Altını takip ettiğimizde neredeyse tüm yollar BAE’ye varıyor. Afrika altınının varış noktası Dubai. Altın rafinerisi ve sektörde çalışan binlerce tüccarıyla küresel altın ticaretinin ana merkezi. BAE, 2023’te İngiltere’yi geride bırakarak dünyanın ikinci büyük altın ihracatçısı oldu. Petrole bağımlılıktan kurtulduğu yeni ekonomik ufuklara yürümek isteyen BAE için altın, bir madenden çok daha fazlası. Bu yüzden Afrika’dan BAE’ye yapılan yıllık altın ithalatının 2012 ile 2022 arasında 243 tondan 609 tona çıkması anlaşılmaz değil.

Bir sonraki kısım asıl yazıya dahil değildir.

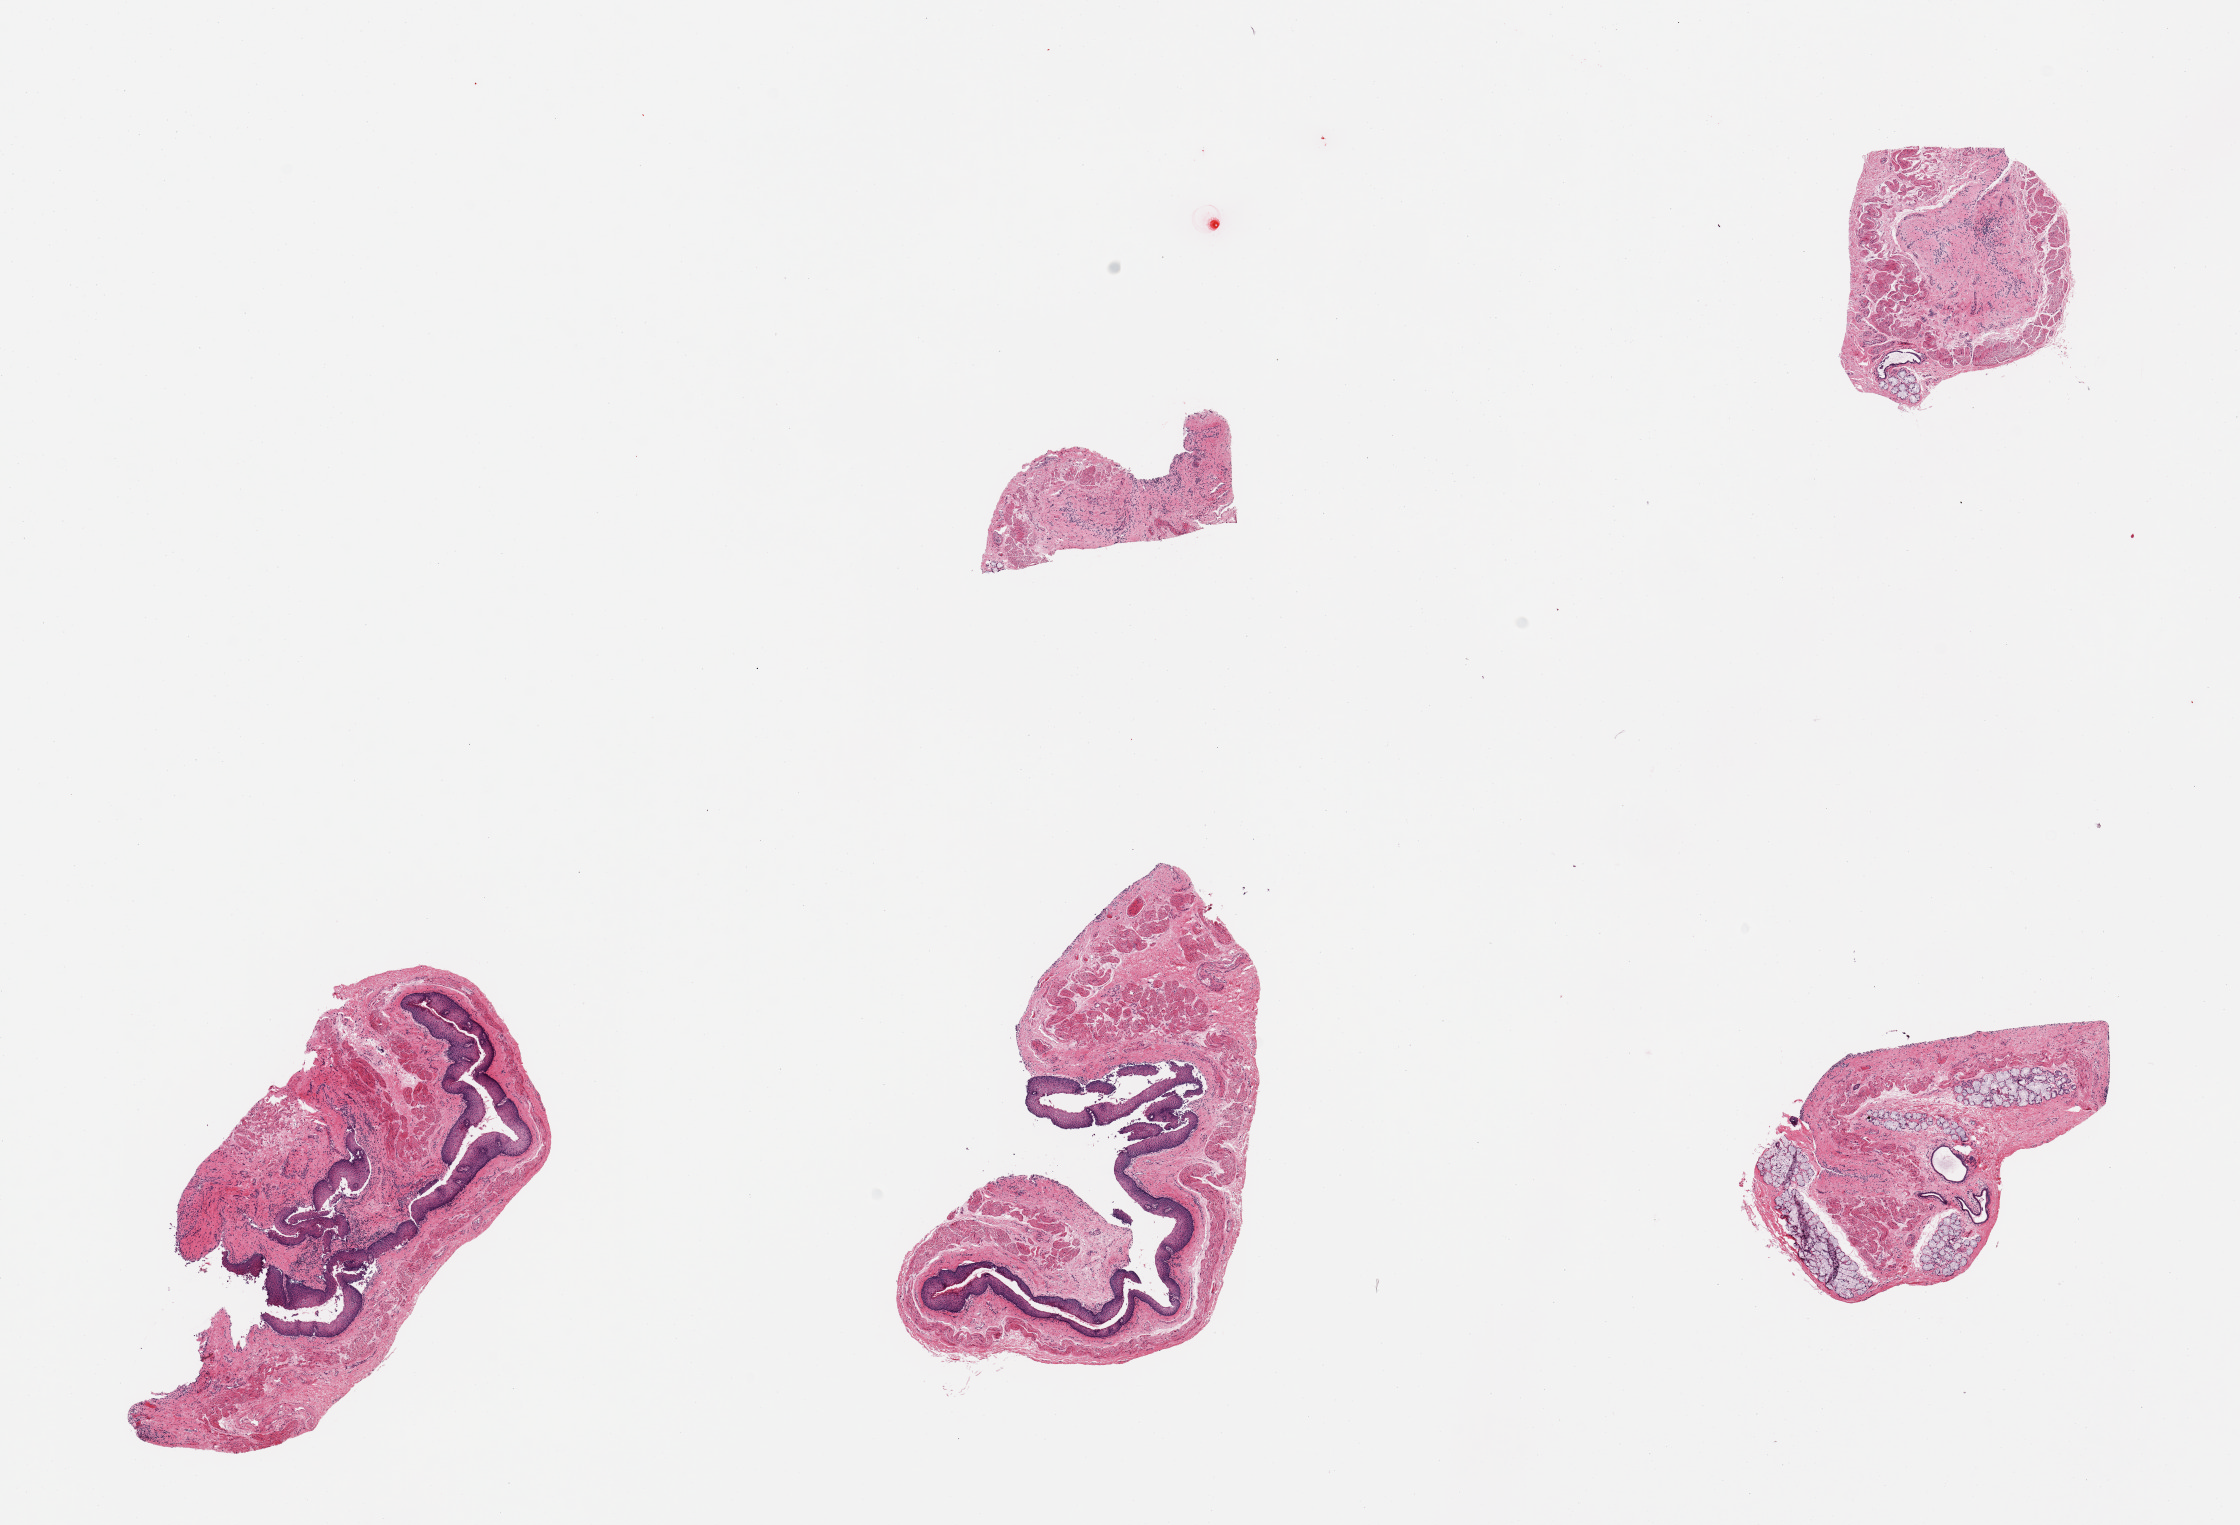
Digitized hematoxylin and eosin (H&E)-stained section — shown as a low-resolution overview of the whole scanned area (about 17.7 x 12.1 mm), PAXgene-fixed paraffin-embedded (PFPE) section, sampled site (target tissue): esophageal mucous membrane, donor tissue sample. Donor: male.
Pathologist's review note for this sample: 5 pieces; only 2 of 5 pieces have epithelium; submucosal glands prominent in 1 piece.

BAE, İhvan-ı Müslimin kalıntısı saydığı Sudan ordusuna karşı bariz biçimde RSF’yi destekliyor. İnsanî yardım kisvesi altında gizli operasyonlarla İHA ve füze gönderip büyük çapta silah kaçakçılığı yapıyor. Buna karşılık Sudan Dışişleri Bakanlığı Port Sudan’da bulunan BAE heyetinin 15 üyesini 2024’te sınır dışı etti ve BM Güvenlik Konseyi’ne BAE’nin RSF’yi destekleyip savaş suçlarına bulaştığına dair kanıtlar sundu.

Gelgelelim BAE çek defteri diplomasisiyle fitilin sadece bir ucunu değil, diğer ucunu da ateşliyor. SAF’ın madenleri de -en azından belli oranda- neticede BAE için çalışıyor. Ne var ki Sudan altınları pek matah olsa da bu tamahkârlık uzun vadede BAE’nin Afrika Boynuzu ve Kızıldeniz sahasındaki çıkarlarını hepten riske atacaktır.